:: Required work ::
Using the records below, output the stretch that opens with the line containing "GNP | PB-N3B-PG-O1G |" and closes with the line containing "No monomer is involved in short contacts.", exactly and including both lines, with nothing more.

(Collected data)
━━━━━━━━
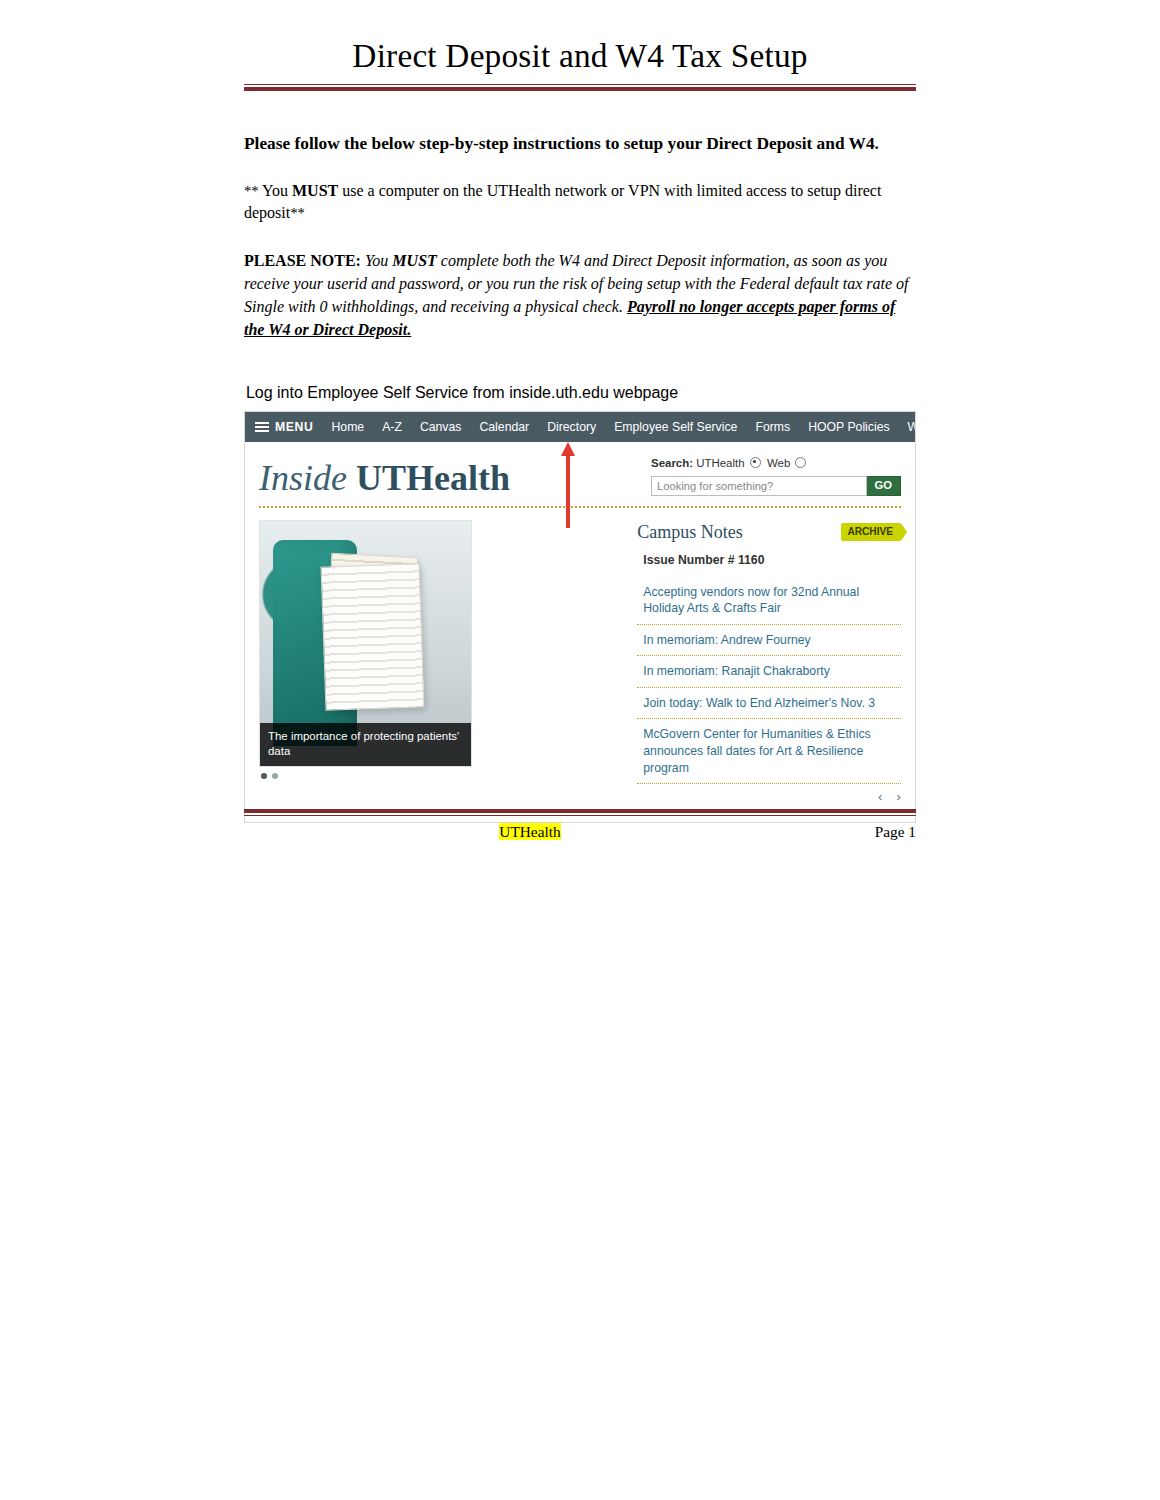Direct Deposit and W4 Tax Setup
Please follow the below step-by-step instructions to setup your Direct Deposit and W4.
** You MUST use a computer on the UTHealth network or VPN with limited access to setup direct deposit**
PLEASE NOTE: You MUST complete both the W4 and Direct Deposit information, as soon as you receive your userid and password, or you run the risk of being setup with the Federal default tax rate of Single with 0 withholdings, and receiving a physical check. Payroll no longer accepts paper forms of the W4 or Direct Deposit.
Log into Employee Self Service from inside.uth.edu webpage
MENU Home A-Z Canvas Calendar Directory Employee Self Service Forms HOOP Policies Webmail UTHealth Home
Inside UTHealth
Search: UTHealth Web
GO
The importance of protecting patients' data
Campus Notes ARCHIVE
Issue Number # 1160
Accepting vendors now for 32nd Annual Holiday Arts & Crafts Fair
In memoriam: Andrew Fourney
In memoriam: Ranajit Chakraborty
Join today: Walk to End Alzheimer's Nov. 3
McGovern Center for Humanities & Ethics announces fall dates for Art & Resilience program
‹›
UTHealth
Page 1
━━━━━━━━
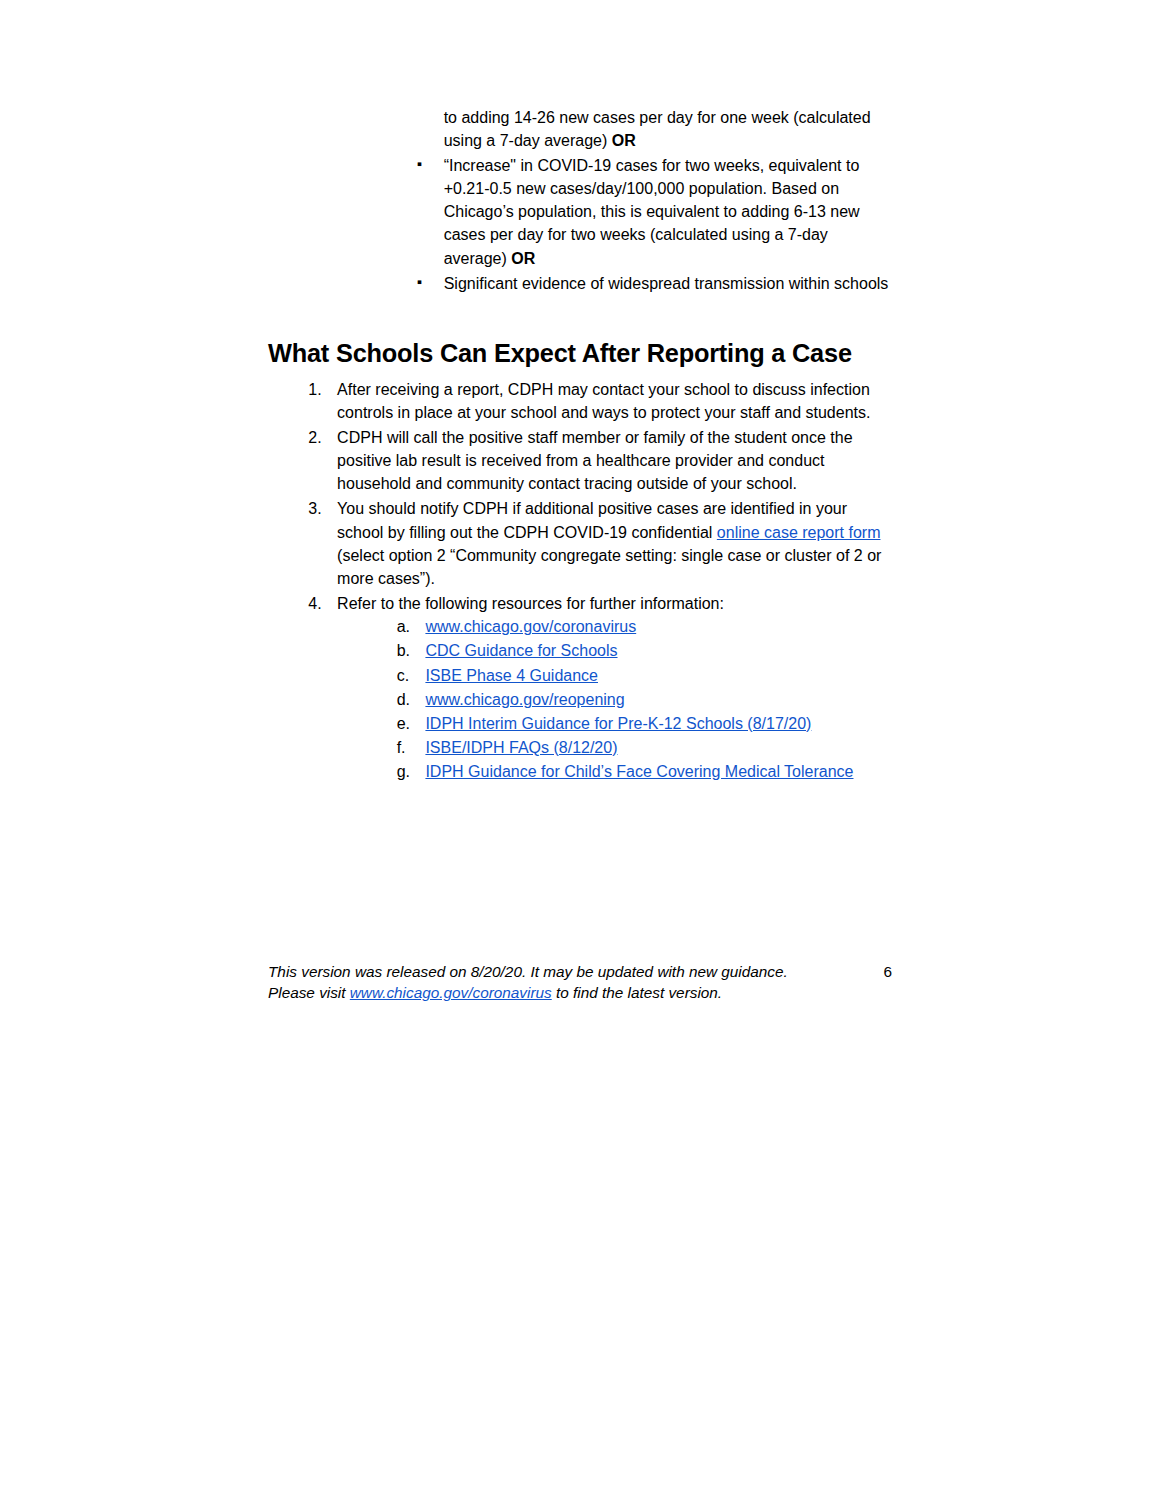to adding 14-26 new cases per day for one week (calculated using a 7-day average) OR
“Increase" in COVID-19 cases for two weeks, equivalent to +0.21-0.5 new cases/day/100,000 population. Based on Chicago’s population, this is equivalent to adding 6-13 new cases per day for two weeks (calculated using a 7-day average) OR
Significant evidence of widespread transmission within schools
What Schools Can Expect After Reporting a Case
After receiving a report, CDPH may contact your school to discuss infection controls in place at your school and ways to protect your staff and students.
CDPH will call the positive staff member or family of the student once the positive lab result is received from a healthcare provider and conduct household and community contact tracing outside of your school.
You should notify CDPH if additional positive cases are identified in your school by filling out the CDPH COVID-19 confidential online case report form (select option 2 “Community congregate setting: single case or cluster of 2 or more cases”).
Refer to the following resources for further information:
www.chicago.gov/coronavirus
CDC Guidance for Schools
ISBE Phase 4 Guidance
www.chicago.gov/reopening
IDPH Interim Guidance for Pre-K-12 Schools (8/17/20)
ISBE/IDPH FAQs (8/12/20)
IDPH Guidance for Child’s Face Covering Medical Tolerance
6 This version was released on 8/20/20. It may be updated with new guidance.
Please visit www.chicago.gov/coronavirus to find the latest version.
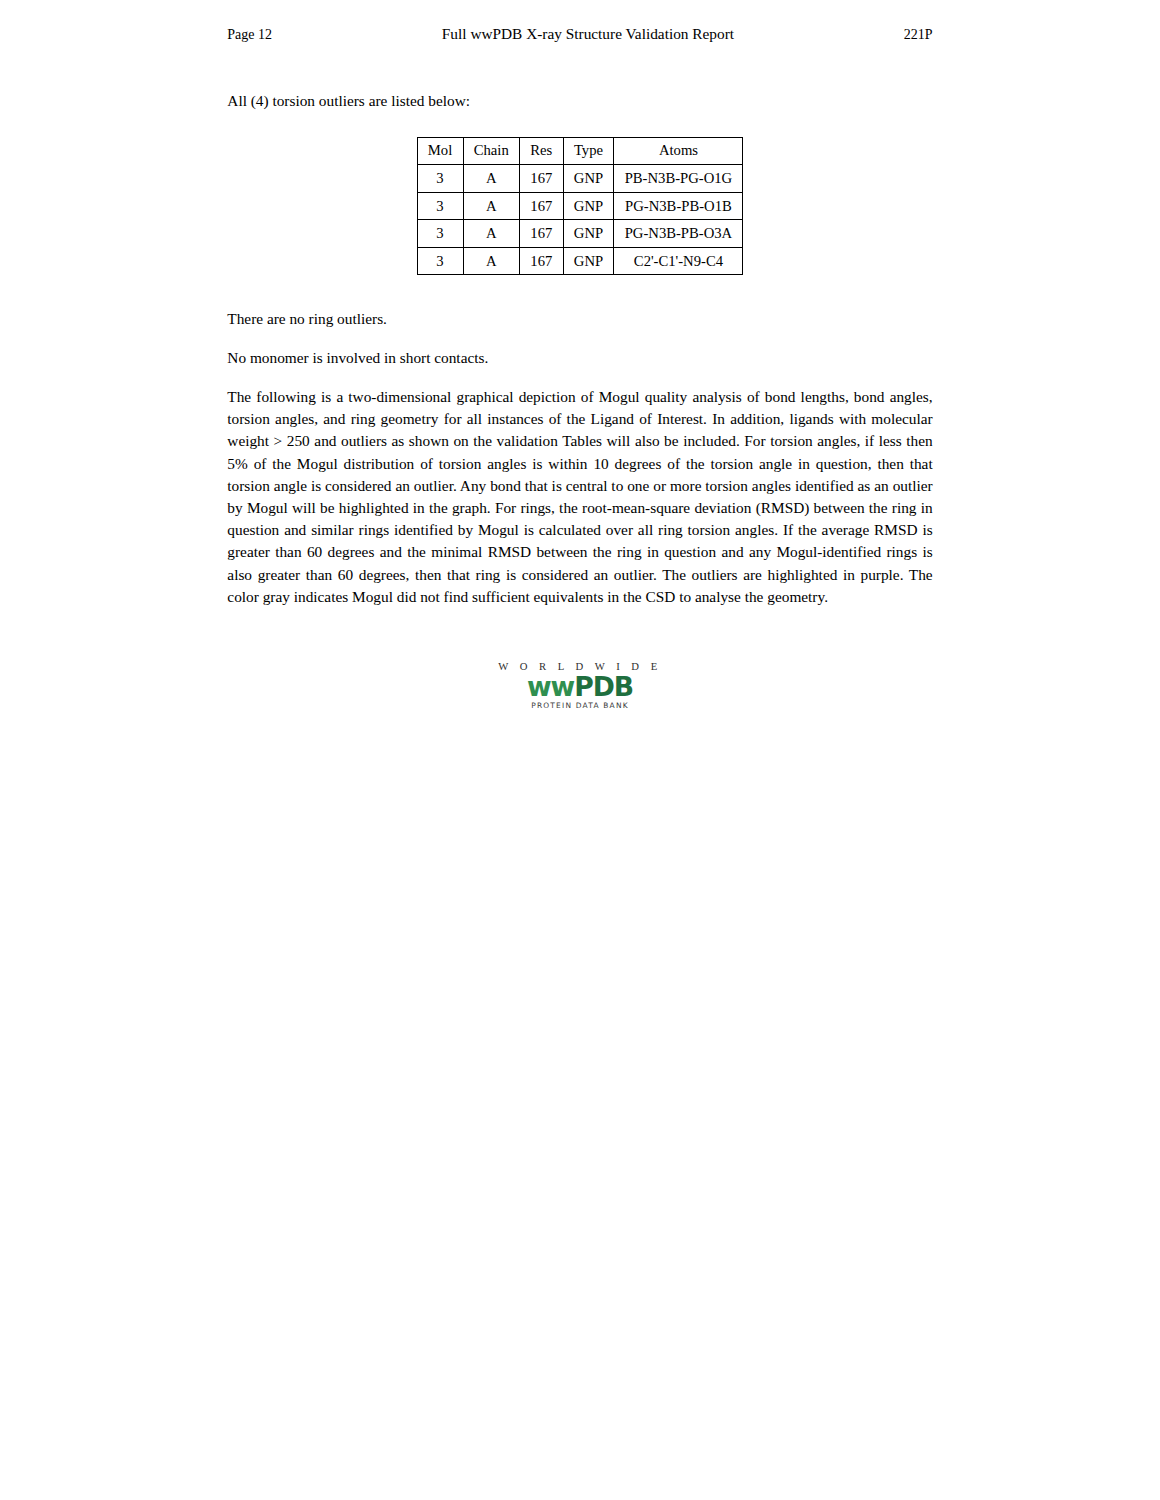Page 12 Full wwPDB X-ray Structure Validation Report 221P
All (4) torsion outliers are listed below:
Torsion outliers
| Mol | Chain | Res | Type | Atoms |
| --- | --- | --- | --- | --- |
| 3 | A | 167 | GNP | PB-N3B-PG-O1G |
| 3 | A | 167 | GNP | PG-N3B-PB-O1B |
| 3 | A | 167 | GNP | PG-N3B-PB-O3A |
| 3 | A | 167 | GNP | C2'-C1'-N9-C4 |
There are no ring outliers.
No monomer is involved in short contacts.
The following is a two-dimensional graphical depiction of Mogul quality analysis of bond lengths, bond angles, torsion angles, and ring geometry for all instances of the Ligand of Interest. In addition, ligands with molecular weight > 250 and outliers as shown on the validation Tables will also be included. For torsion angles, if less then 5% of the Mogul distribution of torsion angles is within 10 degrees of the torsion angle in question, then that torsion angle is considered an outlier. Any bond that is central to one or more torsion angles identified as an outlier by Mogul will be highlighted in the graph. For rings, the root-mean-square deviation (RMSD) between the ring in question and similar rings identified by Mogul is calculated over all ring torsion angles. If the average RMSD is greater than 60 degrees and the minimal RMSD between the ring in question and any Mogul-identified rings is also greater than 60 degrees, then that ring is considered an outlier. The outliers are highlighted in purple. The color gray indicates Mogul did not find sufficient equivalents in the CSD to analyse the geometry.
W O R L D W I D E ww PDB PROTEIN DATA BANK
━━━━━━━━
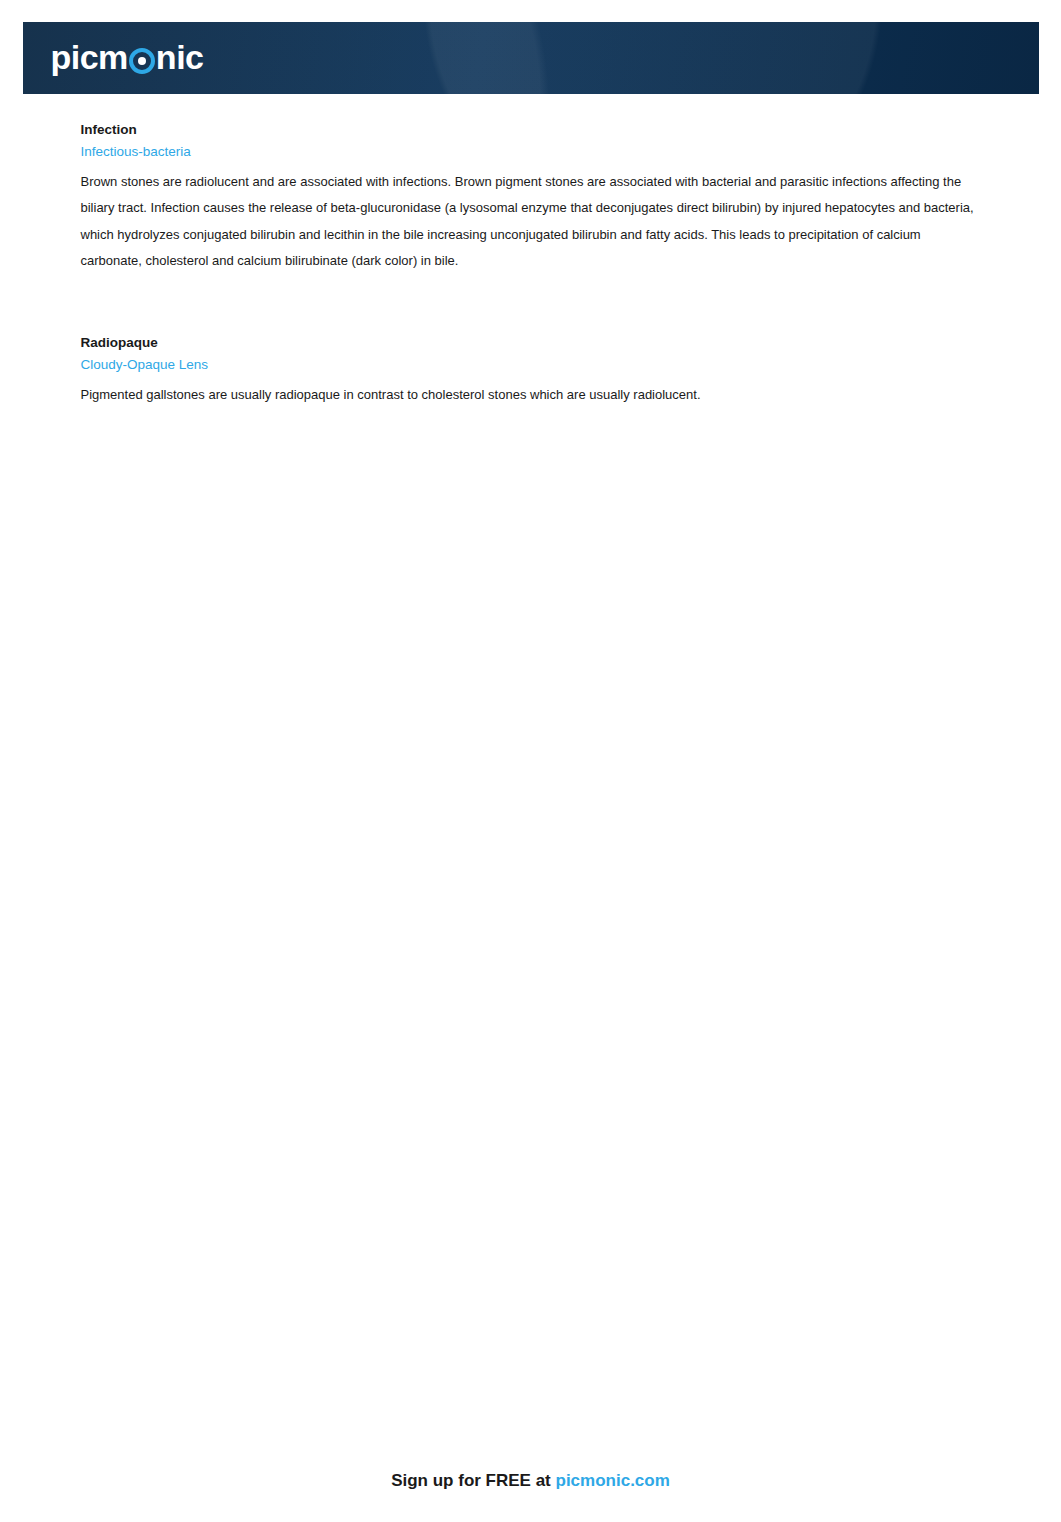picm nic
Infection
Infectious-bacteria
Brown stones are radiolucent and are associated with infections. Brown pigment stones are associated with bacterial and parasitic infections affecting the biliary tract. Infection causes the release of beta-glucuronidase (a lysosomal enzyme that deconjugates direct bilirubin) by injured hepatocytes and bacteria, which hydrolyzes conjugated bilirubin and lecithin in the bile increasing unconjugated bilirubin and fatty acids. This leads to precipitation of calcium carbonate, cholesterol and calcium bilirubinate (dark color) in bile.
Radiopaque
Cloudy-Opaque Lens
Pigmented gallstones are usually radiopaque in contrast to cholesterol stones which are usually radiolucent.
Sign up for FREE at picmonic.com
━━━━━━━━
:: Response to the exercise ::
| 3 | A | 167 | GNP | PB-N3B-PG-O1G |
| 3 | A | 167 | GNP | PG-N3B-PB-O1B |
| 3 | A | 167 | GNP | PG-N3B-PB-O3A |
| 3 | A | 167 | GNP | C2'-C1'-N9-C4 |
There are no ring outliers.
No monomer is involved in short contacts.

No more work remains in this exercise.